Excerpted text —

Chapter 1 Summary: “Cornwall, August 1933”

It is night and it is raining. A woman, unnamed, knows the woods and finds her way to a predetermined place where she will bury a sack in a box. She feels great remorse and wishes she had confessed earlier, but it’s too late now. She buries the box. The deed is done. She hears birds chirping, and a horse whinnies in the distance. These sounds will forever be with her, reminding her of what she has done.

Chapter 2 Summary: “Cornwall, June 23, 1933”

Alice Edevane, a 16-year-old girl, is sitting in the upstairs bathroom in her family’s estate, Loeanneth, looking down at the lake. She spots Mr. Llewellyn, an old family friend, near the stream with his easel. She’s looking for someone specific but can’t see him. There is a lot of action as musicians and caterers set things up for the party. Suddenly, she spots who she was searching for. She waves to him, but he doesn’t see her. They both know they shouldn’t exchange such conspicuous greetings.

The man is Benjamin Munro, a 26-year-old from London who was hired a year ago to help the gardener on the grounds. Alice is infatuated with Ben. She has learned a lot about him from being very observant, because Ben is not one to blather on about himself. She has learned that Ben was born in Sussex to archeologist parents and that he grew up in the Far East. While she watches Ben, Alice reminisces about her past years at Loeanneth, her favorite place; about her older sister Deborah, who would rather be in London; and about her precocious younger sister Clementine and baby brother Theo. Her father is a naturalist and spends a lot of time writing and reading. Alice is working on a novel. She wants to show Ben the beginnings of her manuscript. He supports her writing. She wants to especially show him the dedicatory page: “For B. M., partner in crime, accomplice in life” (15).

Raw data —
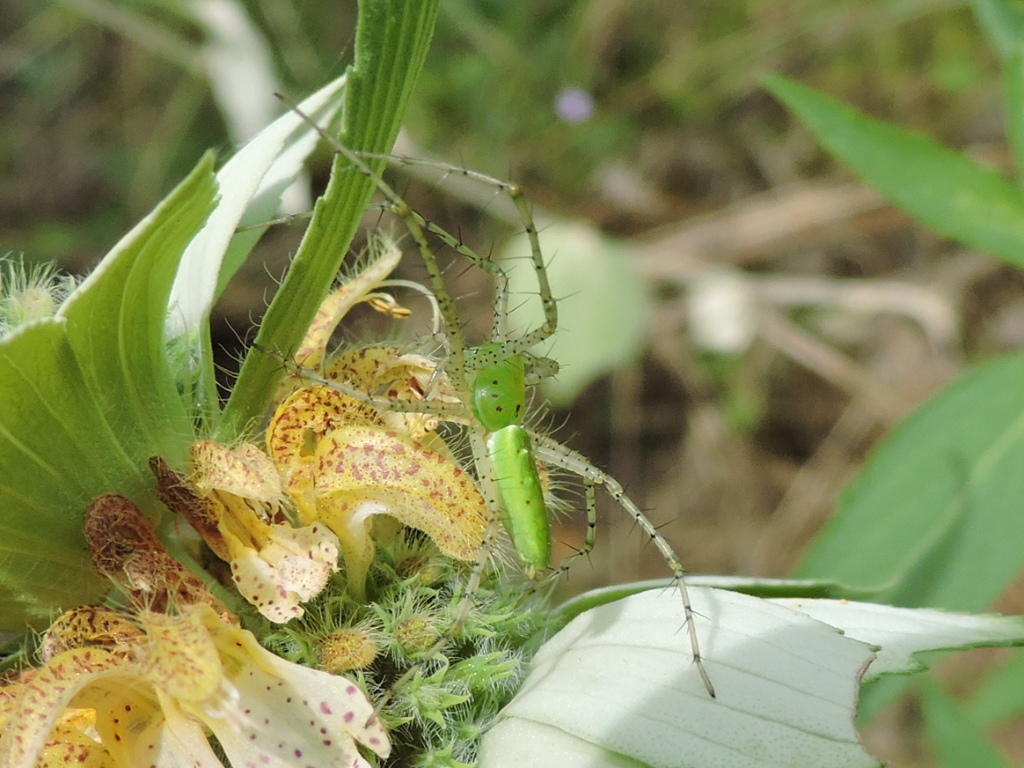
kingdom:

Objective — Copy out the chapter summaries above word for word, from the first heading through the final sentence.

Full output —
Chapter 1 Summary: “Cornwall, August 1933”

It is night and it is raining. A woman, unnamed, knows the woods and finds her way to a predetermined place where she will bury a sack in a box. She feels great remorse and wishes she had confessed earlier, but it’s too late now. She buries the box. The deed is done. She hears birds chirping, and a horse whinnies in the distance. These sounds will forever be with her, reminding her of what she has done.

Chapter 2 Summary: “Cornwall, June 23, 1933”

Alice Edevane, a 16-year-old girl, is sitting in the upstairs bathroom in her family’s estate, Loeanneth, looking down at the lake. She spots Mr. Llewellyn, an old family friend, near the stream with his easel. She’s looking for someone specific but can’t see him. There is a lot of action as musicians and caterers set things up for the party. Suddenly, she spots who she was searching for. She waves to him, but he doesn’t see her. They both know they shouldn’t exchange such conspicuous greetings.

The man is Benjamin Munro, a 26-year-old from London who was hired a year ago to help the gardener on the grounds. Alice is infatuated with Ben. She has learned a lot about him from being very observant, because Ben is not one to blather on about himself. She has learned that Ben was born in Sussex to archeologist parents and that he grew up in the Far East. While she watches Ben, Alice reminisces about her past years at Loeanneth, her favorite place; about her older sister Deborah, who would rather be in London; and about her precocious younger sister Clementine and baby brother Theo. Her father is a naturalist and spends a lot of time writing and reading. Alice is working on a novel. She wants to show Ben the beginnings of her manuscript. He supports her writing. She wants to especially show him the dedicatory page: “For B. M., partner in crime, accomplice in life” (15).